- **The problem**:
Copy the data exactly from the line that contains "EXTERIOR COLOR" through the line that contains "e two episodes", keeping both end lines and leaving out everything else.
* * * *
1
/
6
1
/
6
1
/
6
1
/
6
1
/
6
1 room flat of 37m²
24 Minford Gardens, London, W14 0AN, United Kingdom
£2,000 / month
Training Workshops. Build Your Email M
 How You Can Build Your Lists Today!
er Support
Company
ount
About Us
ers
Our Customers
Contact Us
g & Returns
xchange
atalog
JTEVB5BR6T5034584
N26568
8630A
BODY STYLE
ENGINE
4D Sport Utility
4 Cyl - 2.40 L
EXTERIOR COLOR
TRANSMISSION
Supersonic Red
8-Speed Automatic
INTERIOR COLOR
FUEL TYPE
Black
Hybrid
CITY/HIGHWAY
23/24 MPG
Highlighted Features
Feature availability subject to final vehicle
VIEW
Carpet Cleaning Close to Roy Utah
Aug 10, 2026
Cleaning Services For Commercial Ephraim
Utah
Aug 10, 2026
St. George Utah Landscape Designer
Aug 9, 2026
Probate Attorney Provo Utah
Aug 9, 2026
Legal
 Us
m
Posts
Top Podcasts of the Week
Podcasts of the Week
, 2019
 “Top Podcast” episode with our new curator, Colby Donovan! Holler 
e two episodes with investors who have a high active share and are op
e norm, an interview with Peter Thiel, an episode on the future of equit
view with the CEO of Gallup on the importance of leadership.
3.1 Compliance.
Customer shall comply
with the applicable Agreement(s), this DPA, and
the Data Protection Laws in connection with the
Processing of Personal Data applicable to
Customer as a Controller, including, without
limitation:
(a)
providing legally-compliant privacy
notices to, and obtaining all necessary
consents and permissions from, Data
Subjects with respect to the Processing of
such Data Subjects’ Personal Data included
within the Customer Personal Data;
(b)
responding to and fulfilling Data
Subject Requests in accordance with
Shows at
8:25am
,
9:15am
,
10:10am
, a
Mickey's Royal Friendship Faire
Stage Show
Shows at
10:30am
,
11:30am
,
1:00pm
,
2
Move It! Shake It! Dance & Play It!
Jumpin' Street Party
* * * *
- **Result for this exercise**:
EXTERIOR COLOR
TRANSMISSION
Supersonic Red
8-Speed Automatic
INTERIOR COLOR
FUEL TYPE
Black
Hybrid
CITY/HIGHWAY
23/24 MPG
Highlighted Features
Feature availability subject to final vehicle
VIEW
Carpet Cleaning Close to Roy Utah
Aug 10, 2026
Cleaning Services For Commercial Ephraim
Utah
Aug 10, 2026
St. George Utah Landscape Designer
Aug 9, 2026
Probate Attorney Provo Utah
Aug 9, 2026
Legal
 Us
m
Posts
Top Podcasts of the Week
Podcasts of the Week
, 2019
 “Top Podcast” episode with our new curator, Colby Donovan! Holler 
e two episodes with investors who have a high active share and are op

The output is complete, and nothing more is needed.